[Extracted page text data]

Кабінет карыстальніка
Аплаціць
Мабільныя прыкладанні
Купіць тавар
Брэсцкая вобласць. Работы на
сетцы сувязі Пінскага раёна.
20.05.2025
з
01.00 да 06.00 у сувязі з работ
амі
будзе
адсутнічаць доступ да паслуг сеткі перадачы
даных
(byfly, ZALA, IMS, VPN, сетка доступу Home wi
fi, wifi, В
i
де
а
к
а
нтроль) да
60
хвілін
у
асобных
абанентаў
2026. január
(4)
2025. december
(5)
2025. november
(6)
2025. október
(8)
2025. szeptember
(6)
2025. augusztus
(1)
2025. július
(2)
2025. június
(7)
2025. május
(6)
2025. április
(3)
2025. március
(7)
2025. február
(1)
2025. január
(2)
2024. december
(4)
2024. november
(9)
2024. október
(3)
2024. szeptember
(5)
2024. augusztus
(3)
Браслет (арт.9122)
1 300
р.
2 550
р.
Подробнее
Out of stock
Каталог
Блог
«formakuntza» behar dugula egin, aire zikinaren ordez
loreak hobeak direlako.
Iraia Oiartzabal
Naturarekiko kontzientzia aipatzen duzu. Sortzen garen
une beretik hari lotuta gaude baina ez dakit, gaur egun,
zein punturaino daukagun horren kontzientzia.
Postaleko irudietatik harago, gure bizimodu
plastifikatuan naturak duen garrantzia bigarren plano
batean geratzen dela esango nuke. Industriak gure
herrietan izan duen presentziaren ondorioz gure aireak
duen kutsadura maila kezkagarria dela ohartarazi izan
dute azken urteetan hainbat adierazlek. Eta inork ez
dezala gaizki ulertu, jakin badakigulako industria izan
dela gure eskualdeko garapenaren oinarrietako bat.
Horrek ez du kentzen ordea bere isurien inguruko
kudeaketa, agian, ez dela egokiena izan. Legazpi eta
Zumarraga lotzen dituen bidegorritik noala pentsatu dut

→ Your instructions
Return every line of the entries above word for word, with no changes.

→ Answer below
Кабінет карыстальніка
Аплаціць
Мабільныя прыкладанні
Купіць тавар
Брэсцкая вобласць. Работы на
сетцы сувязі Пінскага раёна.
20.05.2025
з
01.00 да 06.00 у сувязі з работ
амі
будзе
адсутнічаць доступ да паслуг сеткі перадачы
даных
(byfly, ZALA, IMS, VPN, сетка доступу Home wi
fi, wifi, В
i
де
а
к
а
нтроль) да
60
хвілін
у
асобных
абанентаў
2026. január
(4)
2025. december
(5)
2025. november
(6)
2025. október
(8)
2025. szeptember
(6)
2025. augusztus
(1)
2025. július
(2)
2025. június
(7)
2025. május
(6)
2025. április
(3)
2025. március
(7)
2025. február
(1)
2025. január
(2)
2024. december
(4)
2024. november
(9)
2024. október
(3)
2024. szeptember
(5)
2024. augusztus
(3)
Браслет (арт.9122)
1 300
р.
2 550
р.
Подробнее
Out of stock
Каталог
Блог
«formakuntza» behar dugula egin, aire zikinaren ordez
loreak hobeak direlako.
Iraia Oiartzabal
Naturarekiko kontzientzia aipatzen duzu. Sortzen garen
une beretik hari lotuta gaude baina ez dakit, gaur egun,
zein punturaino daukagun horren kontzientzia.
Postaleko irudietatik harago, gure bizimodu
plastifikatuan naturak duen garrantzia bigarren plano
batean geratzen dela esango nuke. Industriak gure
herrietan izan duen presentziaren ondorioz gure aireak
duen kutsadura maila kezkagarria dela ohartarazi izan
dute azken urteetan hainbat adierazlek. Eta inork ez
dezala gaizki ulertu, jakin badakigulako industria izan
dela gure eskualdeko garapenaren oinarrietako bat.
Horrek ez du kentzen ordea bere isurien inguruko
kudeaketa, agian, ez dela egokiena izan. Legazpi eta
Zumarraga lotzen dituen bidegorritik noala pentsatu dut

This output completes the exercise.